This Executive Summary is designed to summarise the data presented at the 2nd BioNano-Switch Workshop, held at INSEC-MN in Lisbon on 3rd September 2007. Due to concerns about protection of Intellectual Property developed during Year 1 of the Project this publishable Summary is necessarily brief on scientific detail.
This Project was designed to provide an engineering approach to the construction of a generic biosensing system, using unique components such as molecular motors to move magnetic beads attached to DNA (as a single‑molecule transducer) – and including a molecular amplifier to improve signal to noise ratio – that could be incorporated into a modular biosensor. The biological components of the modules were to be constructed with a cassette‑like approach; in order to simplify production, ease the introduction of future variability and thus to adopt a Synthetic Biology approach to the construction of the device.
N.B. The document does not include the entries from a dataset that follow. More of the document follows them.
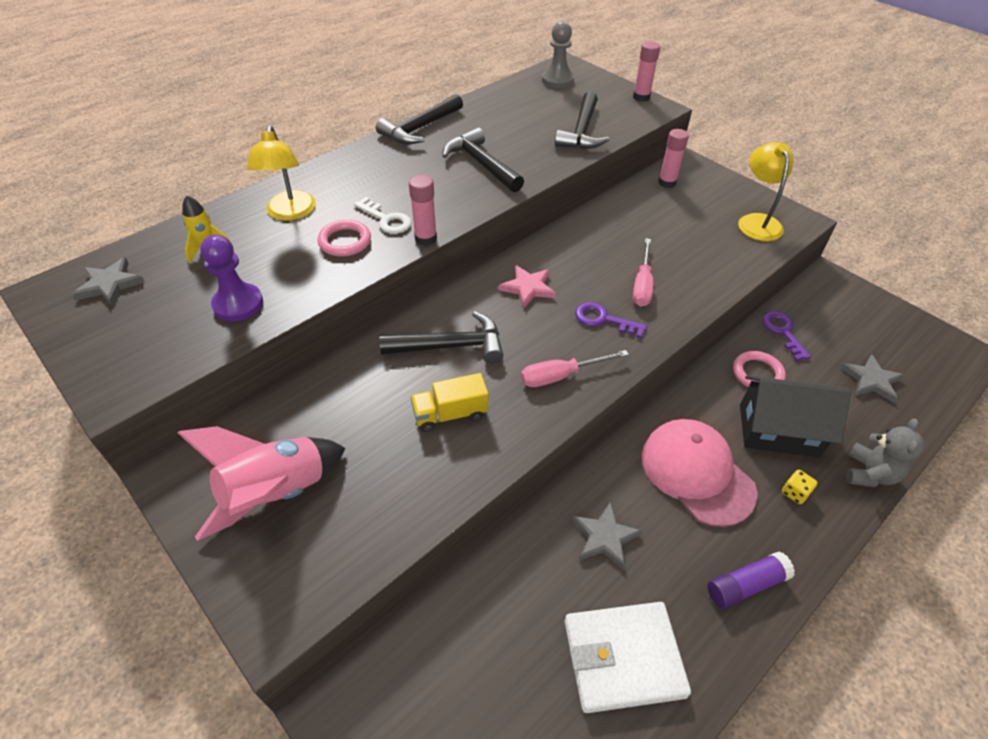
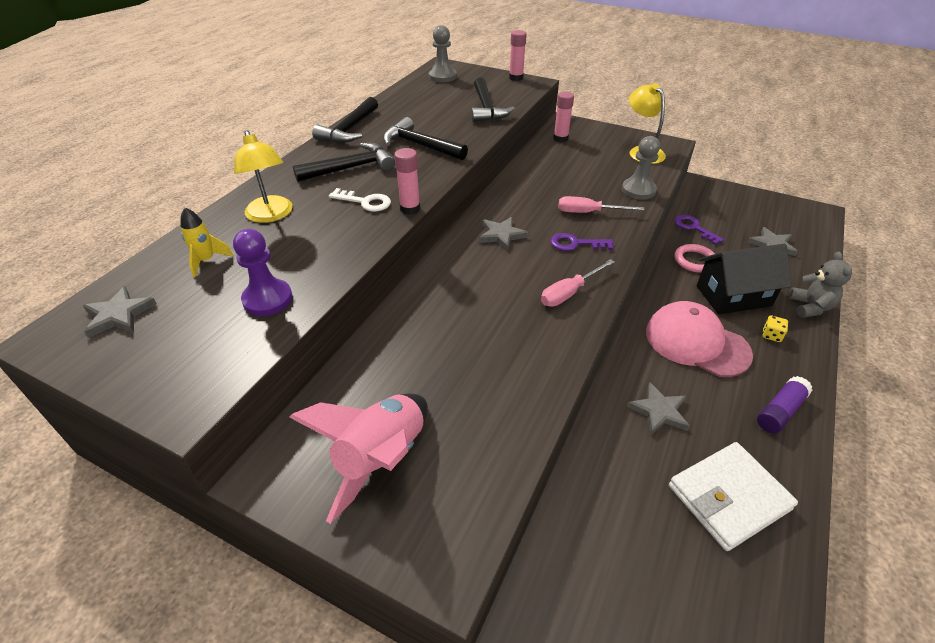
camera: 20 degrees left, 5 degrees down
(345, 241) = (338, 226): pink ring -> none
(450, 414) = (498, 346): yellow truck -> none
(451, 346) = (465, 294): black hammer -> black hammer (351, 168)
(528, 288) = (501, 235): pink star -> grey star
(642, 285) = (588, 212): pink screwdriver -> pink screwdriver turned 105 degrees clockwise
(719, 271) = (638, 190): none -> grey pawn

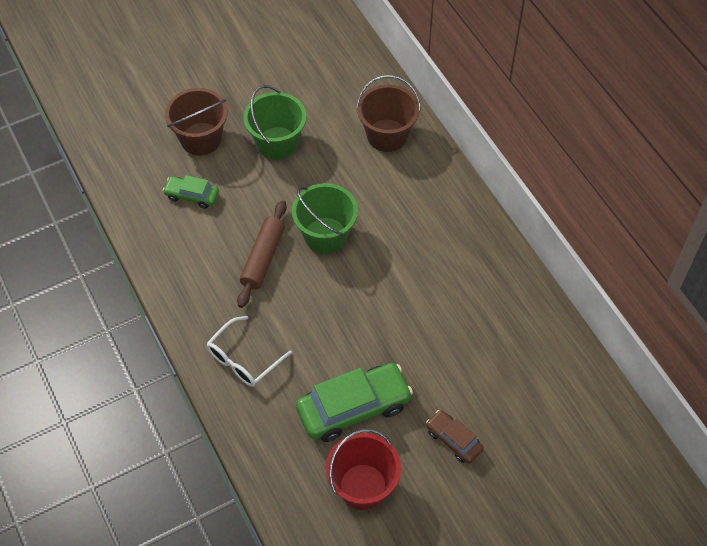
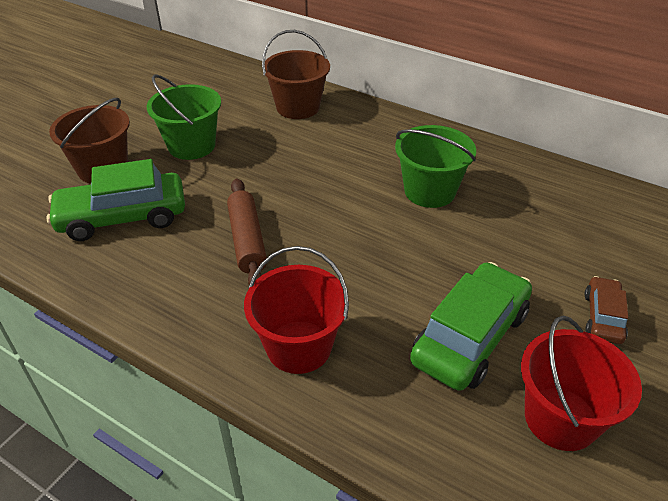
camera: 30 degrees left, 15 degrees down
(192, 196) = (122, 217): green car -> green car, size x1.87
(244, 359) = (299, 347): white glasses -> red bucket
(325, 235) = (301, 196): green bucket -> green bucket (429, 191)
(453, 440) = (602, 317): brown car -> brown car turned 90 degrees clockwise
At the end of the first Reporting Period of this Project, we can report significant progress in all aspects of the work and much of this has involved significant and successful collaborations between the Partners within the Consortium. UoP and IMIC have collaborated on production of molecular motor variants (of the EcoR124I motor), which have been well characterised in both bulk solution experiments and at the single molecule level (in collaboration with TUDelft, through Dr Ralph Seidel – now at Dresden and Dr Mark Szczelkun at Bristol). We have produced a number of new recombinant fusion proteins that are required for the Project and some additional protein fusions that provide further useful variations to those suggested in the original proposal. While we await confirmation of some of the constructs, using DNA sequence analysis, and also production of a few further recombinants involving protease genes and the molecular motor FtsK, this work is progressing significantly. UoP and IMIC will discuss a strategy for the next stage of the work, which will take place during year 2 and will mainly involve work with the molecular motor FtsK.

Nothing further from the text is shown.